A few days back, I happened to be a part of a hunt squad. The venue was my uncle’s (not the one who asked me the question) flat where around 25 people had gathered for his daughter’s engagement. The lost article-the inanimate hero of the story-was a cell phone and the sufferer of the loss-the animate hero- was yet another uncle of mine. By the way, in case you are wondering, since the phone had got switched off due to low battery one couldn’t locate it by giving a ring.
It was not easy to find a missing phone in a house with 25 people and 50 handsets ( I discovered that the man to phone ratio for a sample of 25 was approximately 1:2), unless one knows where one has put it….but then, it wouldn’t be a lost phone.
The search was even more complicated due to the following facts:
1. The 2BHK flat is infested with people and their belongings.
2. The item is found missing in the morning of the day of the function when all are running around, at various stages of (un)dressing.

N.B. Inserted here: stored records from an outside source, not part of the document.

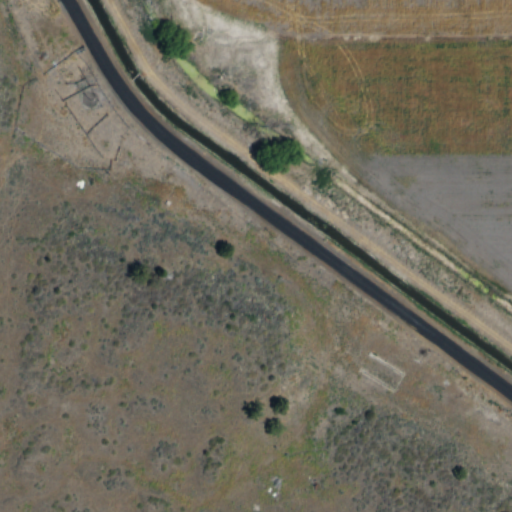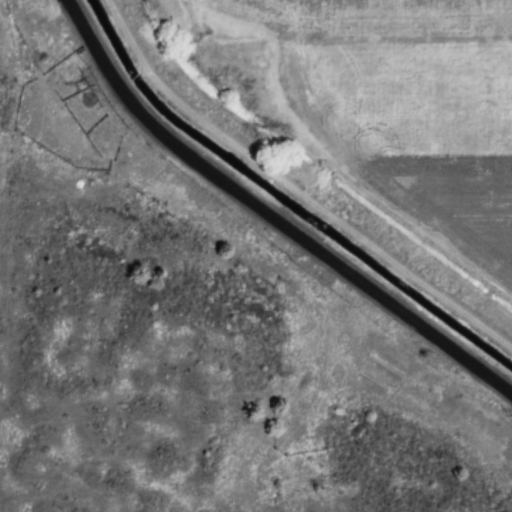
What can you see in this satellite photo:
crop: (408, 107)
road: (270, 215)
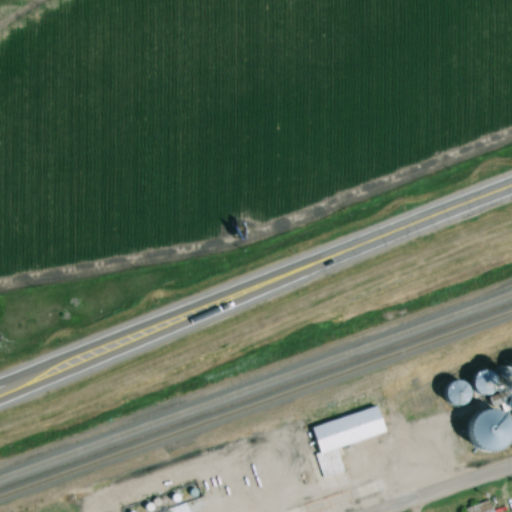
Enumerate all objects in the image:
crop: (227, 115)
road: (511, 185)
road: (264, 284)
railway: (256, 387)
road: (9, 388)
railway: (256, 405)
railway: (356, 405)
building: (343, 428)
building: (353, 436)
road: (441, 490)
road: (272, 501)
building: (484, 507)
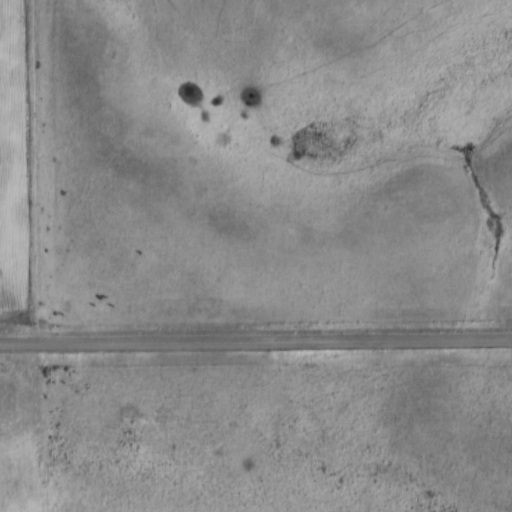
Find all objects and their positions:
road: (256, 348)
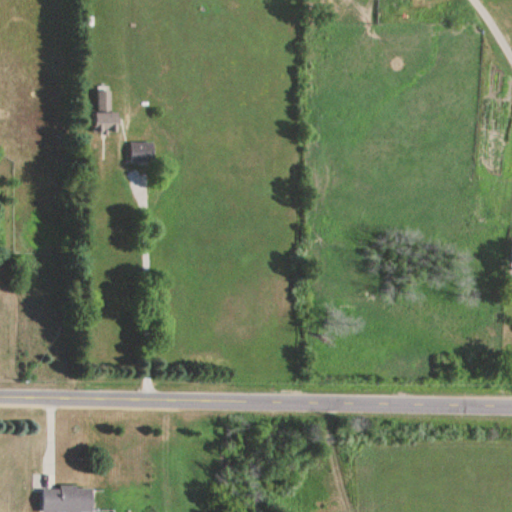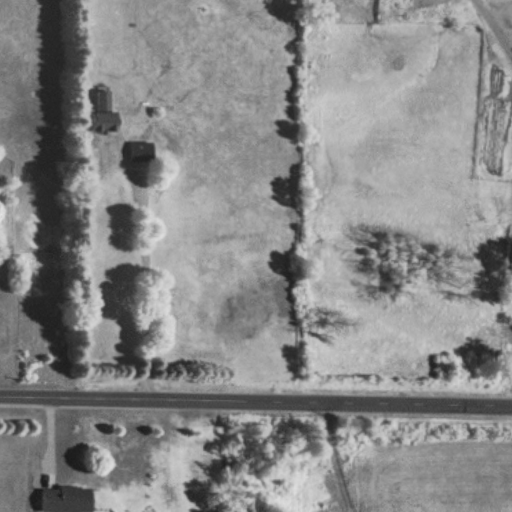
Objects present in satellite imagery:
building: (103, 117)
road: (507, 128)
building: (140, 156)
road: (145, 293)
road: (255, 407)
building: (64, 500)
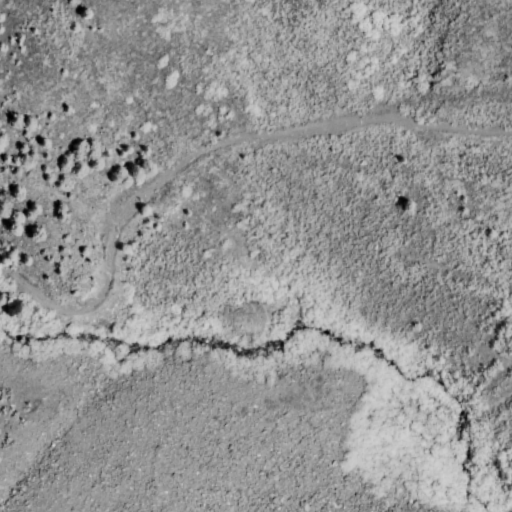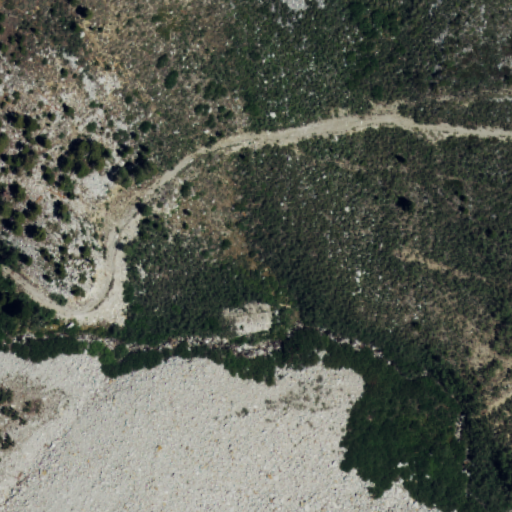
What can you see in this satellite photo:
road: (205, 153)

3. The house is in the messiest possible state.
4. On the previous night, some of the family members were accommodated by a benevolent neighbour in his flat and this uncle was one of them. So the search has to include the neighbour’s flat too.
Very soon, the usual queries started pouring out. My uncle must have got tired of repeating the colour, model and price of his phone…and of course, he does not remember where he kept it…and that’s why he thinks it is missing. I felt like putting up a notice on the wall and saving him the trouble.
Many of us, considerate souls, embarked on the phone-hunt. Every minute saw new members enrolling in the search party and some taking voluntary retirement. One of my aunts was resourceful enough to find him a reasonably good substitute, only it belonged to a young cousin who was soon crying: “mine is missing too”.
The search progressed with the morning chores of baths, pooja, dressing up, breakfast, photo session and so on with no actual progress until, of course, the very last moment of the search when it was found. The phone was found by the neighbour in his place where my uncle had slept. He had kept it safe with him knowing someone will come asking for it. Only, he was the ‘last’ person my uncle chose to ask…I wonder why!